**** TEXT BLOCK

John Holmes (1603–1652 or later) was an early settler and official of the Plymouth Colony who arrived there before late 1632. He served as Messenger of the Court of Plymouth from 1638 to 1645 or later, and in that office carried out one of the first executions in the colony.

Holmes was baptized 22 February 1603 in St. Nicholas, Colchester, the only son of Thomas Holmes, a maltster and the keeper of the Essex county gaol in Colchester Castle. He married a woman named Sarah, surname unknown. Their son Thomas was baptized in St. Runwald in 1628. Holmes witnessed the will of his brother in law Tobias Moreton in October 1629; this is the last known record of Holmes in England, although son Thomas appears to have grown up in England in the household of Tobias's widow, John's sister Susan.Holmes's first appearance in the Plymouth records was on 16 October 1632. He served in 1638 on the jury that sentenced Arthur Peach, Thomas Jackson, and Richard Stinnings to death for robbery and murder. Peach's lover, Stephen Hopkins's indentured servant Dorothy Temple, was pregnant at the time, and when Hopkins refused to honor her contract, Holmes bought out her servitude.

On 4 December 1638 Holmes was sworn in as Messenger, succeeding Joshua Pratt. Among the duties entailed in this office were those of bailiff, jailkeeper, and executioner. In the latter capacity on 8 September 1642 Holmes hanged Thomas Granger, a teenager convicted of bestiality. It was the first execution of a juvenile in the territory of what was to become the United States.

Holmes had two known children in Plymouth, John (ca. 1636–1697) and Nathaniel (ca. 1643–1727), via whom he had numerous descendants to the present day including John Haynes Holmes (1879–1964), American churchman and pacifist, and Newland Howard Holmes (1891–1965), President of the Massachusetts Senate. Holmes's wife died in 1650, and the last record of John Holmes in Plymouth was 7 October 1651. The will of Susan Morton implies he was alive in June 1652, and the wording suggests the possibility he had returned to England by that time, but the date and place of his death are unknown.

John Lyford

The Reverend John Lyford (c. 1580 – 1634) was a controversial figure during the early years of the Plymouth Colony. After receiving degrees from Oxford University (A.B. 1597, A.M. 1602), he became pastor at Leverlegkish, near Laughgaid, Armagh, Ireland. He was the first ordained minister to come to the Plymouth Colony. He arrived in 1624 aboard the Charity and pretended to be sympathetic to the Separatist movement there, while in reality he was allied with the Church of England. In the months ahead, the leaders of the colony discovered that Lyford had been writing letters to England disparaging the Separatist movement at Plymouth. Governor William Bradford seized some of these letters before they were sent, opened them, and confronted Lyford about their contents. Lyford apologized, but later wrote another similar letter that was also intercepted. After the second incident, Lyford was sentenced to banishment.

********

> INSTRUCTIONS
A. Answer these questions from the Plymouth Colony text:
(i) Whom did Holmes succeed when he was sworn in as Messenger?
(ii) In what year did Holmes's wife die?
(iii) Aboard which ship did Lyford arrive in 1624?
B. Pick up the Plymouth Colony text after its final sentence and carry it on.

**** DATA ENTRIES

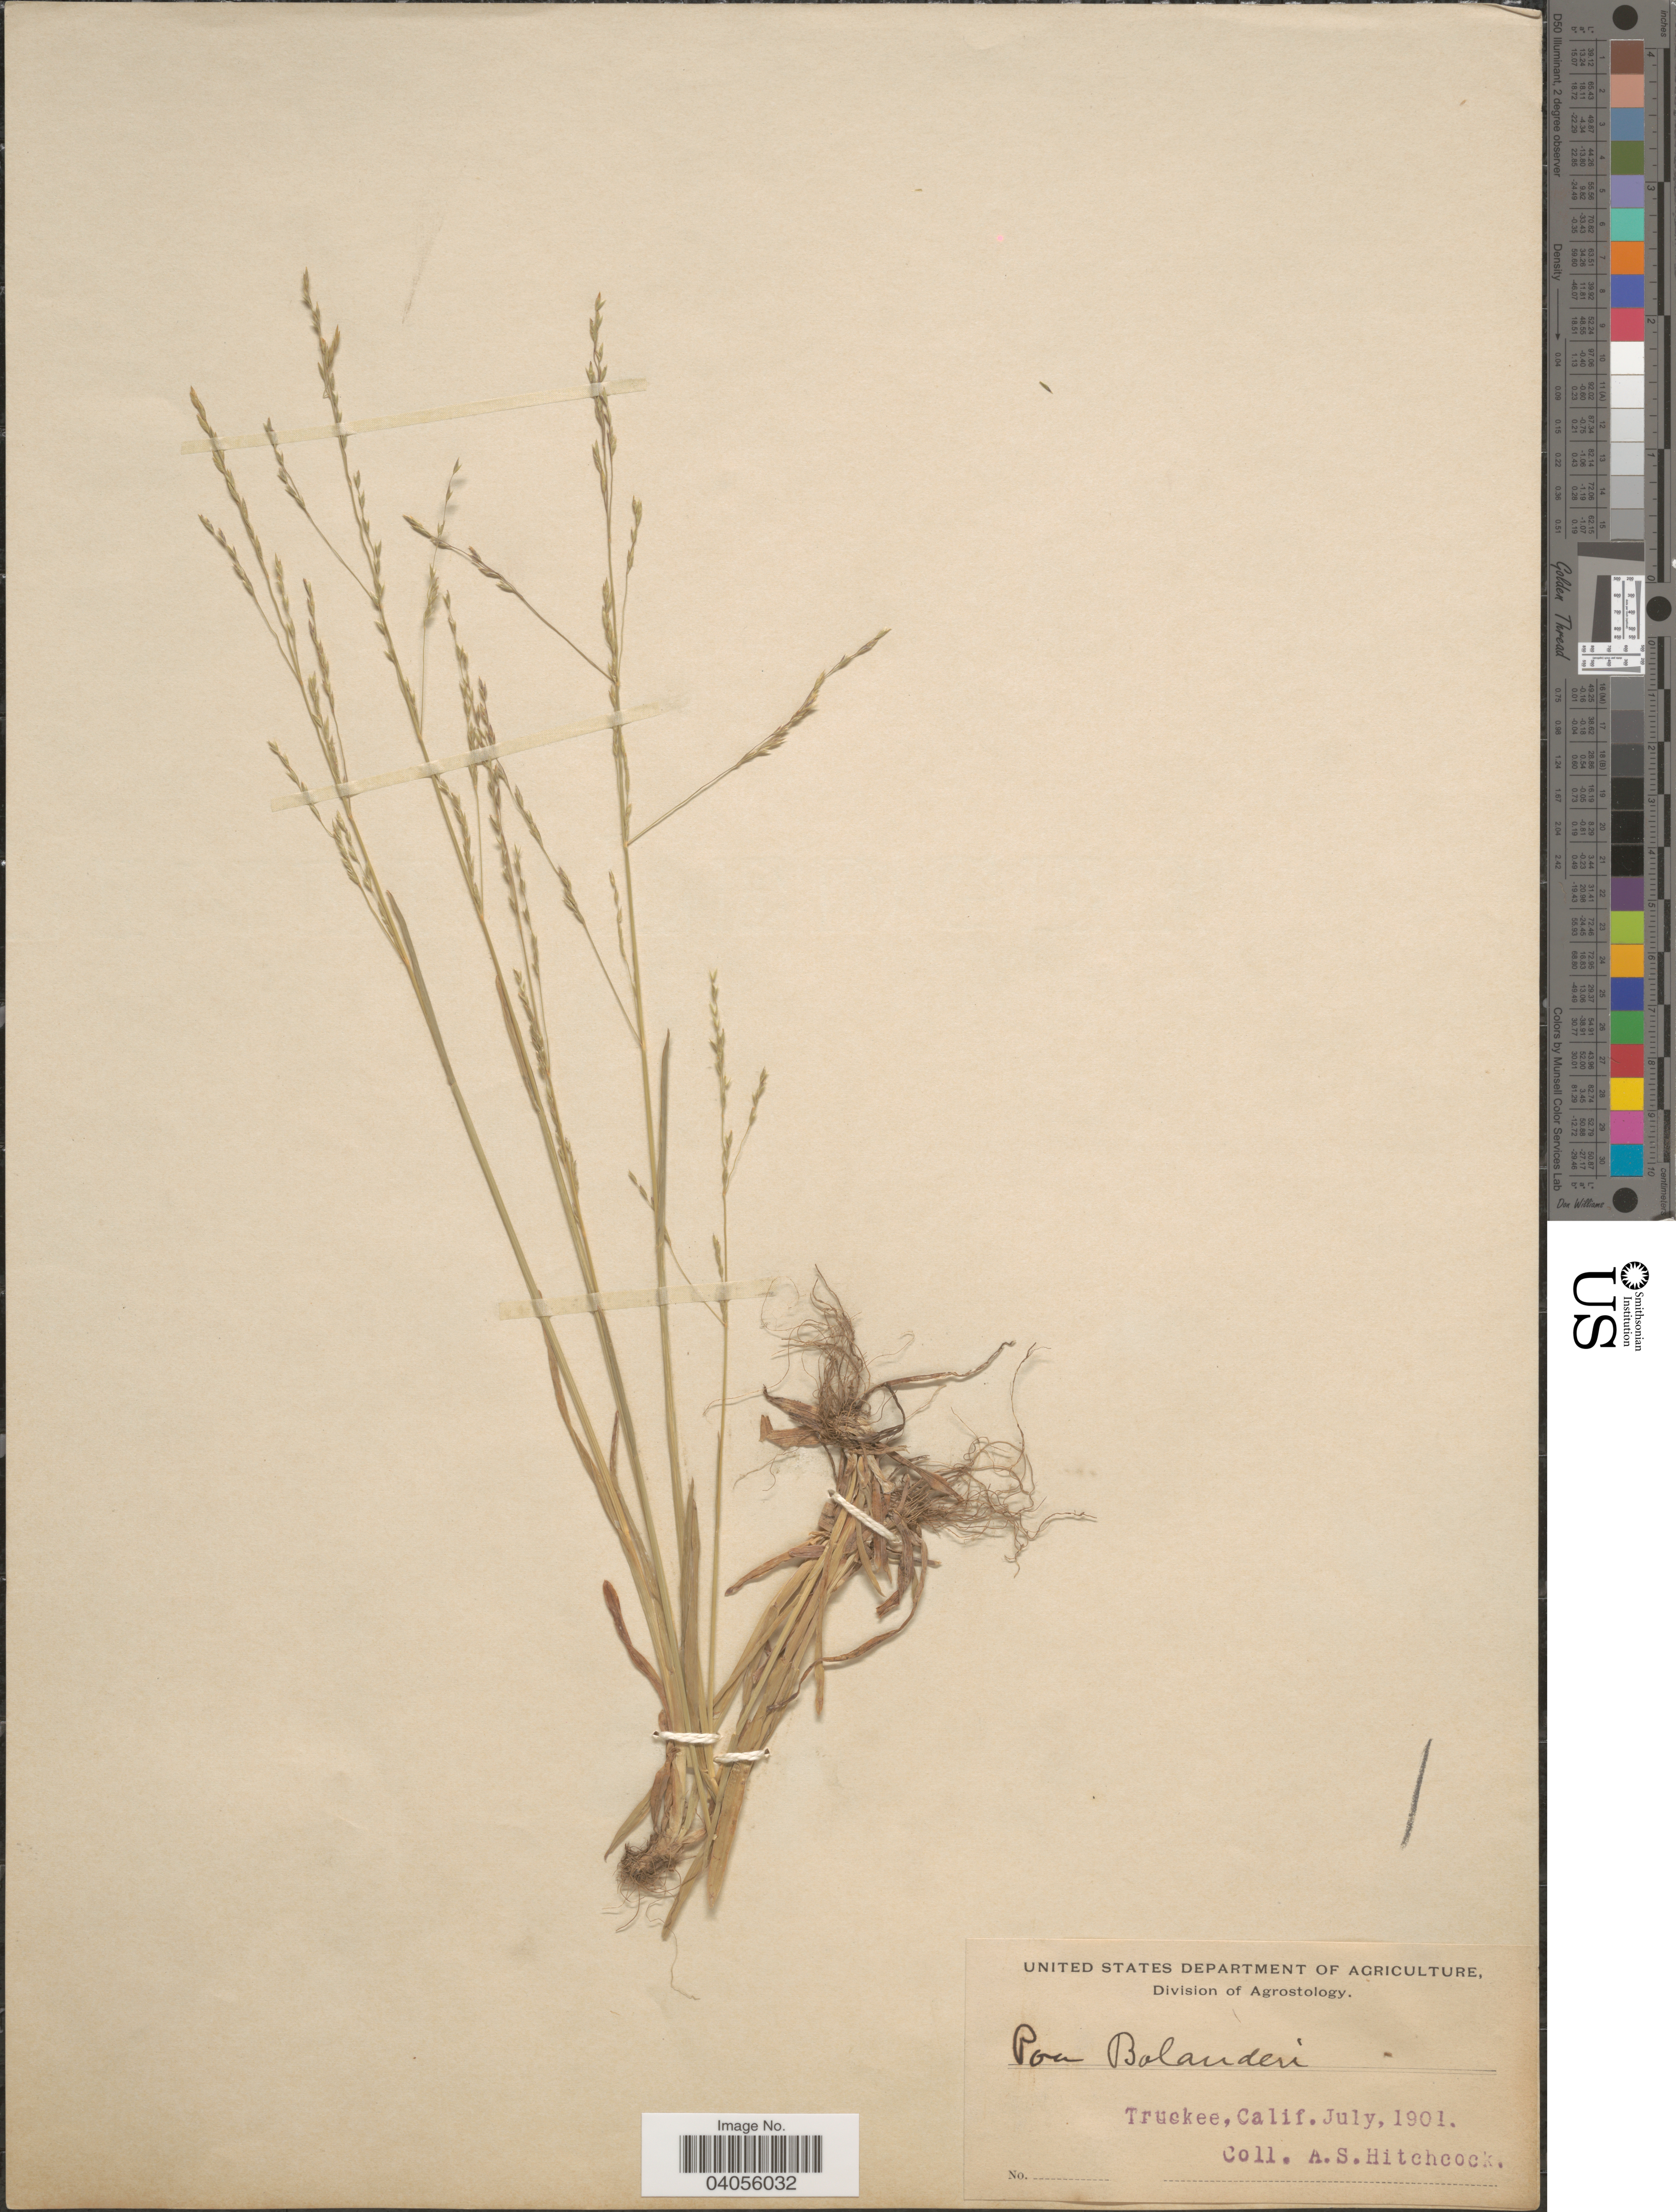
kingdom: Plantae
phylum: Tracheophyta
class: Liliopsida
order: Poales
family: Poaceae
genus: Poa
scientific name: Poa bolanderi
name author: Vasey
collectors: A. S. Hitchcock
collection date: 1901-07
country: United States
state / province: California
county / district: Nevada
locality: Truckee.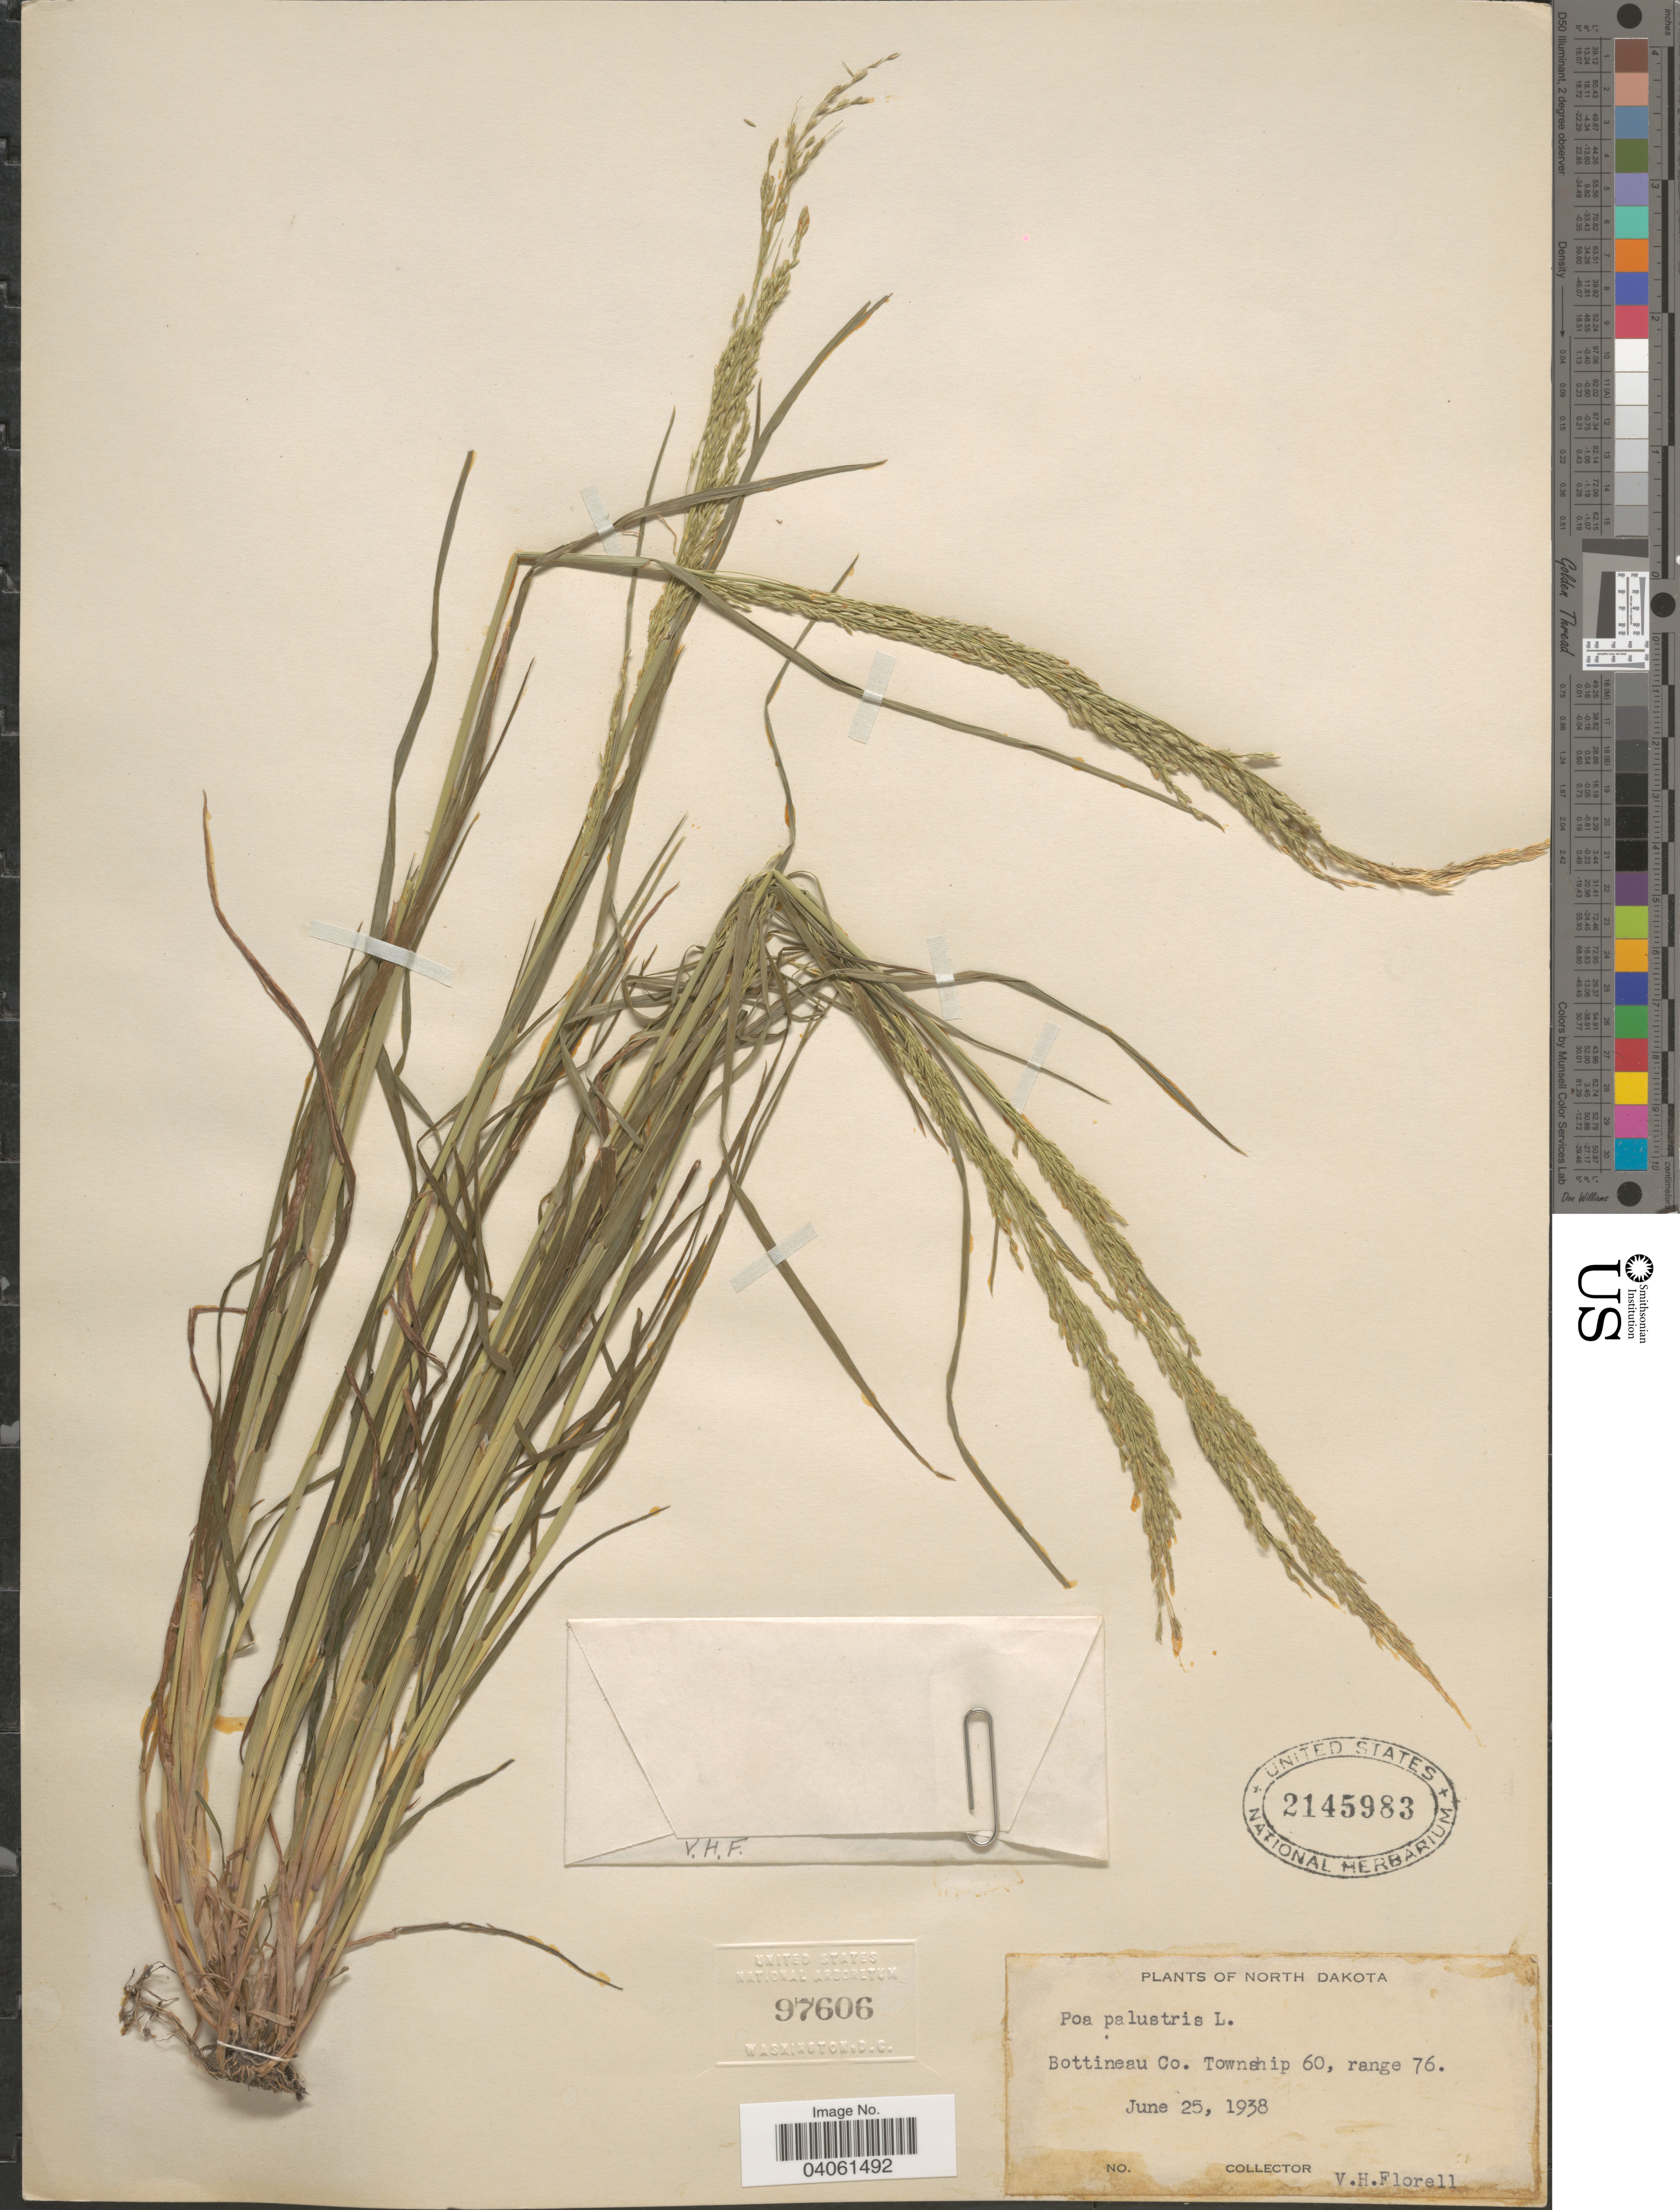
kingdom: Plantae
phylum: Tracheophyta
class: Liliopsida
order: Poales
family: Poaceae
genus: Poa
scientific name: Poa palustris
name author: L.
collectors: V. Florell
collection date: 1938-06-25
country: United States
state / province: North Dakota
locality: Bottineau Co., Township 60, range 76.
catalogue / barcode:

********

> WRITTEN RESPONSES
A.
(i) Joshua Pratt
(ii) 1650
(iii) The Charity

B.
Before he was banished, Lyford's wife, Sarah, came forward with further charges. Lyford had fathered a child out of wedlock with another woman before his marriage, and after his marriage, he was constantly engaging in sexual relationships with his housemaids. In his famous history, Of Plymouth Plantation, Bradford wrote that Sarah Lyford came forward and explained

how he (Lyford) had wronged her, as first he had a bastard by another before they were married, and she having some inkling of some ill cariage that way, when he was a suitor to her, she tould him what she heard, and deneyd him; but she not certainly knowing the thing, other wise then by some darke and secrete muterings, he not only stifly denied it, but to satisfie her tooke a solemne oath ther was no shuch matter. Upon which she gave consente, and married with him; but afterwards it was found true, and the bastard brought home to them. She then charged him with his oath, but he prayed pardon, and said he should els not have had her. And yet afterwards she could keep no maids but he would be medling with them, and some time she hath taken him in the maner, as they lay at their beds feete, with shuch other circumstances as I am ashamed to relate.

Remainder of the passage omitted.